The project’s next step is to improve the city’s ability to charge the vehicles. These improvements will happen in two phases.

In the coming weeks, two intermediate Level II chargers will be added to the Police Garage and City Yard. Like a dryer or stove, Level II chargers provide 240 volts of electricity, and they can fully charge a vehicle’s battery in three to four hours.

Then, about a year later, the city will add two DC Fast Chargers to their electric vehicle infrastructure.

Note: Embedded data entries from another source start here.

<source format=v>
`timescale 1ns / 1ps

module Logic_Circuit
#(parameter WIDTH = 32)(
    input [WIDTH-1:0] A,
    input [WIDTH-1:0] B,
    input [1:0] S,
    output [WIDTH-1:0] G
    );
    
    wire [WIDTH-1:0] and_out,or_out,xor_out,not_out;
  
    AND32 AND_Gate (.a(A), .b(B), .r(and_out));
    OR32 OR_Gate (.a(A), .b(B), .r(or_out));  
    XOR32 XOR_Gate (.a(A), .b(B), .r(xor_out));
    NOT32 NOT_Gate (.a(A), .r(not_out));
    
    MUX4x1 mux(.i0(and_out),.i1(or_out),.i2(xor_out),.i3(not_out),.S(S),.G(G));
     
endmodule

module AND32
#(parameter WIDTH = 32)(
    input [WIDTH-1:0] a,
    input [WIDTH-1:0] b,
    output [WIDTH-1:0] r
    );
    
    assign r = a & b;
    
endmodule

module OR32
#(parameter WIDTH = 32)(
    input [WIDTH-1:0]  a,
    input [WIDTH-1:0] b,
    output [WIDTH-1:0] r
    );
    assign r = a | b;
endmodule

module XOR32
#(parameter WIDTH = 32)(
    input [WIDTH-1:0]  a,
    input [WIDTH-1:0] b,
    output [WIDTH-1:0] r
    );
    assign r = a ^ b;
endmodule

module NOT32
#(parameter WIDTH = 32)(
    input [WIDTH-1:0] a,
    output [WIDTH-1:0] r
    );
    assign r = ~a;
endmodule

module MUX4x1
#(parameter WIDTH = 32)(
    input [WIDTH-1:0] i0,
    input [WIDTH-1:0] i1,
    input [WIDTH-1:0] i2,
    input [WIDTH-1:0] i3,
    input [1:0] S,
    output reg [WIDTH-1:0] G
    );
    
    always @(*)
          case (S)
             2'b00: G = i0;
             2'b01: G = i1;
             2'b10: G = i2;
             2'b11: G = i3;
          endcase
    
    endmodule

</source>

This technology, which is used for commercial and industrial purposes, provides 480 volts of electricity and can reduce charge times to less than 30 minutes.

To acquire and install both the Level II and DC Fast chargers, city staff is working with Albemarle County-based Aker Wade Power Technologies.

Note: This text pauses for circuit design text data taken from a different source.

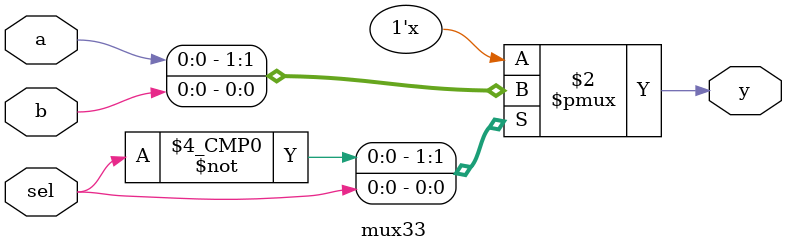
<source format=v>
module mux33 (input a, b, sel,
                   output reg y);

    // Multiplexer logic using case statement
    always @(*) begin
        case(sel)
            1'b0: y = a;
            1'b1: y = b;
        endcase
    end
endmodule
</source>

“We save people money by reducing the total cost of ownership of something you drive,” said Owen Resh, Aker Wade’s vice president and general manager of electric vehicle products and technology. “The best part of this project is that the city is going to save money.”

While Aker Wade got its start fast-charging industrial fleets, such as forklifts, the company now has more than 12,000 Industrial DC Fast Chargers in North America, and Resh believes that this project will help both the local and national economies.

“Electric vehicles are a technology issue,” Resh said. “An important part of my job is making sure that the intellectual property stays in this country. We’re on the cutting edge of this market and it’s happening right here in Charlottesville, Virginia.”

A common argument against electric vehicles is that while gasoline expenditures might decrease, electricity expenditures will increase, but both Resh and the city noted that electric vehicles create a “snowball effect” of savings.

“When you start adding the efficiencies up,” said Resh, “it costs about one-fifth as much to run an electric vehicle as it does an internal-combustion car.”

“The cost of electricity is cheaper than gas right now,” said Hendrix. “And electric vehicles are simpler machines.”

“We’ve already seen savings from the hybrid-electric vehicles purely because they are more efficient,” Riddervold said. “And there’s a lot of liability associated with storing petroleum products.”

But Riddervold also added that while the city is excited to be on the front end of a state-of-the-art research and development project, the city’s transportation fleet has a variety of needs.

“Our fleet is everything from golf carts to big utility vehicles,” Riddervold said. “So there’s a lot of technology that makes a lot of sense for us.”

This public-private project is still developing. Once Aker Wade installs the DC Fast Chargers, the city plans to have a public unveiling.

Aker Wade plans to analyze the chargers’ use and provide a cost-savings study to the city in the spring of 2014.